### [Supplied records]
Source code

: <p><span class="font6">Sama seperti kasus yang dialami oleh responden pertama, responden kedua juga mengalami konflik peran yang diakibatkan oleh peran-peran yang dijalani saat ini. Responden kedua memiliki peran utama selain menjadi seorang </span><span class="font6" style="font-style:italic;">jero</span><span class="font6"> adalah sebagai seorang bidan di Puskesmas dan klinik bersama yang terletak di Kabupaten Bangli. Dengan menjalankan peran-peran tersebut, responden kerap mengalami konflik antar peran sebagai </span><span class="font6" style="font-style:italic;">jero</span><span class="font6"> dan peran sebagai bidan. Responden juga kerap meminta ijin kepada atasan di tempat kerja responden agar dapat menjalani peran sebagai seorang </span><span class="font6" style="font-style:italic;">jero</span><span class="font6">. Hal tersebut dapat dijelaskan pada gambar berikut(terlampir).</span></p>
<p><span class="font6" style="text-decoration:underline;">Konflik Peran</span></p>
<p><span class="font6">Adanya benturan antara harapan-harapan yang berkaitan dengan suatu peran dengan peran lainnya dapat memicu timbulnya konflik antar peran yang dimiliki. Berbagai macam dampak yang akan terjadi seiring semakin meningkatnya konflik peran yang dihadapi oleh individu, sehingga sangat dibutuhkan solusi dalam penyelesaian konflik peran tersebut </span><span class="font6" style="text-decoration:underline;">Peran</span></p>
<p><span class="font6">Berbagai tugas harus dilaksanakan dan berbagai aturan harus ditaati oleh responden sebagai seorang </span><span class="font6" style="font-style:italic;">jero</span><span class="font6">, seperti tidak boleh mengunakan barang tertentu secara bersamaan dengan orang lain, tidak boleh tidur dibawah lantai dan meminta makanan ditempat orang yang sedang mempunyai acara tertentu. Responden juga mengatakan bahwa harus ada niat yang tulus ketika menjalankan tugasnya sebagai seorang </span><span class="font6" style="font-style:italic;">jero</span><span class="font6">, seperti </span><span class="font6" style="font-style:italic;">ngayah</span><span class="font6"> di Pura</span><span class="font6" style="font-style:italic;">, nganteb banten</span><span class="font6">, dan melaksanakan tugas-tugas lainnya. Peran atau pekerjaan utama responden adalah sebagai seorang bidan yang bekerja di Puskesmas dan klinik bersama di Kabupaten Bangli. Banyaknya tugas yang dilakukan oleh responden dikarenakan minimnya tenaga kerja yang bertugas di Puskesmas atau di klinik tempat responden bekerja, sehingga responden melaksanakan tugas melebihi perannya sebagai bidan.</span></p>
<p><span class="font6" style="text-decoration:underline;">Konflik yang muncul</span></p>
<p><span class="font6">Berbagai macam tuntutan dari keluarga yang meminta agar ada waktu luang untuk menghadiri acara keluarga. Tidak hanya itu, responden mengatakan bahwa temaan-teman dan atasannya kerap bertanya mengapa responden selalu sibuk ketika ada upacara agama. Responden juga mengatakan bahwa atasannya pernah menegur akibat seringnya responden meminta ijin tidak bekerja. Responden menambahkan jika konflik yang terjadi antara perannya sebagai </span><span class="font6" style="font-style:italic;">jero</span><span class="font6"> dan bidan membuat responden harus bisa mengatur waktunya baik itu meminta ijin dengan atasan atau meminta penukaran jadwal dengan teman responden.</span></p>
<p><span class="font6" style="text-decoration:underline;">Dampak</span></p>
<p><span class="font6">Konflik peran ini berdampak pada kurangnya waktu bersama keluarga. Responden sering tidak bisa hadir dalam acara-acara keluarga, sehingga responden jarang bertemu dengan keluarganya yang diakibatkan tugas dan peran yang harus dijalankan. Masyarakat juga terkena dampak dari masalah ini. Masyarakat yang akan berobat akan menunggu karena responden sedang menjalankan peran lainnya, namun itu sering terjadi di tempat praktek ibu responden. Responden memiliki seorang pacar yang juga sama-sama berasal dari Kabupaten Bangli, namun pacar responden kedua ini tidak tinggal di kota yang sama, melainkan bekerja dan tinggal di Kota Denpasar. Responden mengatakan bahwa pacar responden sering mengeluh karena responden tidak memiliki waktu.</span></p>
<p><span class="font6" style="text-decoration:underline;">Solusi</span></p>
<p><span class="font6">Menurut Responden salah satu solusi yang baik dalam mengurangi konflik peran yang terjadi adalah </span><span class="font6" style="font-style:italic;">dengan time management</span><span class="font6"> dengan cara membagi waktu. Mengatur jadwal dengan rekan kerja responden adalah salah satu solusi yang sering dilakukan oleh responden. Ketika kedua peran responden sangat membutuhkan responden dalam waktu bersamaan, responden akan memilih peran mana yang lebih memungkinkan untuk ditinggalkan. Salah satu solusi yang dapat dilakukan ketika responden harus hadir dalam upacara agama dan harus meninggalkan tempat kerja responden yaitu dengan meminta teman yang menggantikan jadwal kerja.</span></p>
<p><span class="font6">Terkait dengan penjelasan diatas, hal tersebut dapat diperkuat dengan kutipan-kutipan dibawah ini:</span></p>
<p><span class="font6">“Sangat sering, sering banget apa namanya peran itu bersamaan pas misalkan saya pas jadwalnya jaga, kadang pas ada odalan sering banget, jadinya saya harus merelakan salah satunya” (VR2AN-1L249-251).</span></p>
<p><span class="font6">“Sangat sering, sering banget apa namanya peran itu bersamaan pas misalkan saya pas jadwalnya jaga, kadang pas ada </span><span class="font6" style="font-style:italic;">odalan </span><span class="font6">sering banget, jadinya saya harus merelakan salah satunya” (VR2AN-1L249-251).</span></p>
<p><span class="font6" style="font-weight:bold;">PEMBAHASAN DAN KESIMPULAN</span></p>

### [Job]
Look over the entries above. Copy every line that contains the word "banget".

### [Answer for the task]
<p><span class="font6">“Sangat sering, sering banget apa namanya peran itu bersamaan pas misalkan saya pas jadwalnya jaga, kadang pas ada odalan sering banget, jadinya saya harus merelakan salah satunya” (VR2AN-1L249-251).</span></p>
<p><span class="font6">“Sangat sering, sering banget apa namanya peran itu bersamaan pas misalkan saya pas jadwalnya jaga, kadang pas ada </span><span class="font6" style="font-style:italic;">odalan </span><span class="font6">sering banget, jadinya saya harus merelakan salah satunya” (VR2AN-1L249-251).</span></p>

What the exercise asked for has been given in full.